On Fri, Jun 29, 2007 at 02:05:59AM -0500, Michael Marcin wrote:
There is a senior engineer that I work with who believes templates are slow and prefers to write C or assembly routines. The templates are slow
What does he base his belief on? And did he provide *any* proof for his reasoning? (Well, if he's in a higher position than you, he might not be required to do so. People listen to him because he's in higher position, not because he has good arguments. Been there, experienced that.) Templates are *purely* compile-time mechanism and thus amenable to optimization in compile-time. You might try explaining that templates are just an "advanced preprocessor". [Or he might just be "rationalizing" his unwillingness to learn something new. If this is the case, then any argument with him is probably lost apriori. Your best bet would be to show people willing to listen that he's wrong. But even *if* you show that templates are not less efficient than C+macros, you will have to show what *advantage* they have over C. So you need to make your argument based on two things: 1) no efficiency loss, 2) advantages over C. And you need to show this argument to people who are 1) willing to listen, and 2) can override the senior programmer. Those people will probably be interested in the time that others in the team will need to learn templates, etc.]
Write some interesting code and generate the assembly for it. Analyze this assembly manually and save it off in source control. When the test suite is run compile that code down to assembly again and have the test suite do a simple byte comparison of the two files.

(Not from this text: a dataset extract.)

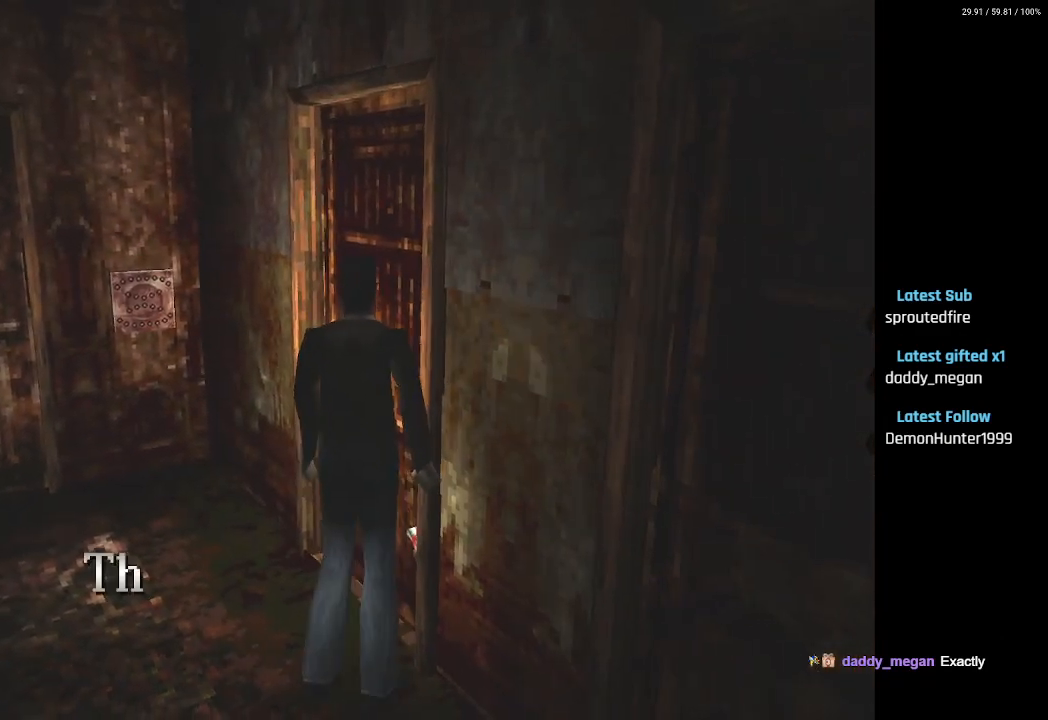
{"buttons": ["CROSS", "DPAD_RIGHT"], "left_stick": "center", "right_stick": "center", "events": [[117, "CROSS", "up"], [300, "DPAD_RIGHT", "down"], [400, "CROSS", "down"]]}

I don't understand this part. What do you want to compare? Macro vs. template version? This will certainly *not* yield identical object file (because it contains symbol names, etc. along with generated code).
Write the templated and C versions of the algorithms. Run the test suite to generate the assembly for each version. Write a parser to and a heuristic to analyze the generated code of each. Grade and compare each
Unfortunately, it's almost meaningless to analyze the run-time performance of a program (beyond algorithmic complexity) without the actual input. "Register usage" is a vague term, and the number of function calls does not have to play a role (infrequent code paths, large functions, cache effects, etc).
Does anyone have any input/ideas/suggestions?
How about traditional profiling? Write a test-suite that feeds the same input to C and C++ versions and compares their run-time? Compile once with optimizations, other time with profiling and compare run-times and hot-spots shown by the profiler.